Les droits réels sont les droits de maîtrise qu’une personne exerce de façon immédiate et directe sur les choses. On distingue entre “droits réels principaux” (ex. droit de propriété) et “droits réels accessoires” (ex. Hypothèque : permet au débiteur d’offrir une garantie au créancier)

Le droit positif (law + right) désigne l’ensemble des règles de droit objectif et des droits subjectifs en vigueur dans un pays donné.
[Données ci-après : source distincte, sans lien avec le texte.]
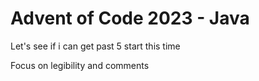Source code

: # Advent of Code 2023 - Java

Let's see if i can get past 5 start this time

Focus on legibility and comments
  • Distinction selon leur force obligatoire:
    • Droit impératif: doit être respecté par tous, y compris l’État
    • Droit dispositif: Ne s’applique que si les particuliers n’en ont pas décidé autrement ou s’ils ont décidé de s’y soumettre
  • Distinction selon le contenu/procédure
    • Droit matériel: (de fond ou substantiel): consiste en règles de droit sur lesquelles reposent les droits subjectifs
    • Droit formel (judiciaire,processuel): ensemble des règles de droit qui indiquent les formes à suivre pour réaliser un droit ou un ensemble de règles de fond

Arguments de logique réductive[modifier | modifier le wikicode]

Ce sont les arguments utilisés dans l’interprétation, dans le comblement de lacunes et dans l’application de la loi :

Méthodes de logique réductive: arguments a contrario,a simili, a fortiori.

La logique réductive n’engendre pas d’argumentlogiquement contraignant, au contraire du syllogisme de type inductif qui est logiquementcontraignant

Argument à contrario[modifier | modifier le wikicode]

Un argument a contrario, consiste à tirer de la non-réalisation de la condition, la conclusion que la conséquence ne se réalise pas non plus.

Logiquement contraignant (logique déductive) : Pour arriver à la conséquence juridique contraire de la règle examinée, il faut nier une condition nécessaire à la réalisation de cette conséquence juridique.

« Si B, alors A/ Or C n’est pas B/ Donc C n’entraîne pas A »

Par exemple, si une personne a plus de 20 ans elle est majeure. Blaise n’a pas plus de 20 ans, Donc Blaise n’est pas majeur!

L’argument n’est pas logiquement contraignant (logique réductive) s’il s’appuie sur une condition suffisante.

Attention, car le raisonnement a contrario peut induire en erreur s’il y a d’autres règles de droit qui prévoient la même conséquence juridique (d’autres solutions).

Argument par analogie (a simili; a pari; per analogiam)[modifier | modifier le wikicode]

Un argument a simili consiste à appliquer la conséquence de la règle en cas de réalisation d’une autre condition similaire à celle énoncée par la règle.

« Si B, alors A/ Or C est similaire à B/ Donc C entraîne A »

Argument à fortiori[modifier | modifier le wikicode]

Un argument a fortiori, consiste à appliquer la conséquence de la règle en cas de réalisation d’une autre condition présentant des caractéristiques plus marquées que celle énoncée par la règle.

  • Ad majori ad minus (du plus grand au plus petit): surtout autorisations (autorisé de couper l’arbre, a fortiori il peut couper la branche).
  • Ad minori ad majus (du plus petit au plus grand): surtout interdictions (s’il est interdit de marcher sur la pelouse, a fortiori il est interdit d’y rouler à bicyclette)

Exemple de la salle d’attente: Chien est interdit;

  1. A contrario les chats sont permis d’entrer
  2. A simili les chats ne peuvent pas entrer non plus (aussi un animal domestique)
  3. A fortiori un éléphant est interdit!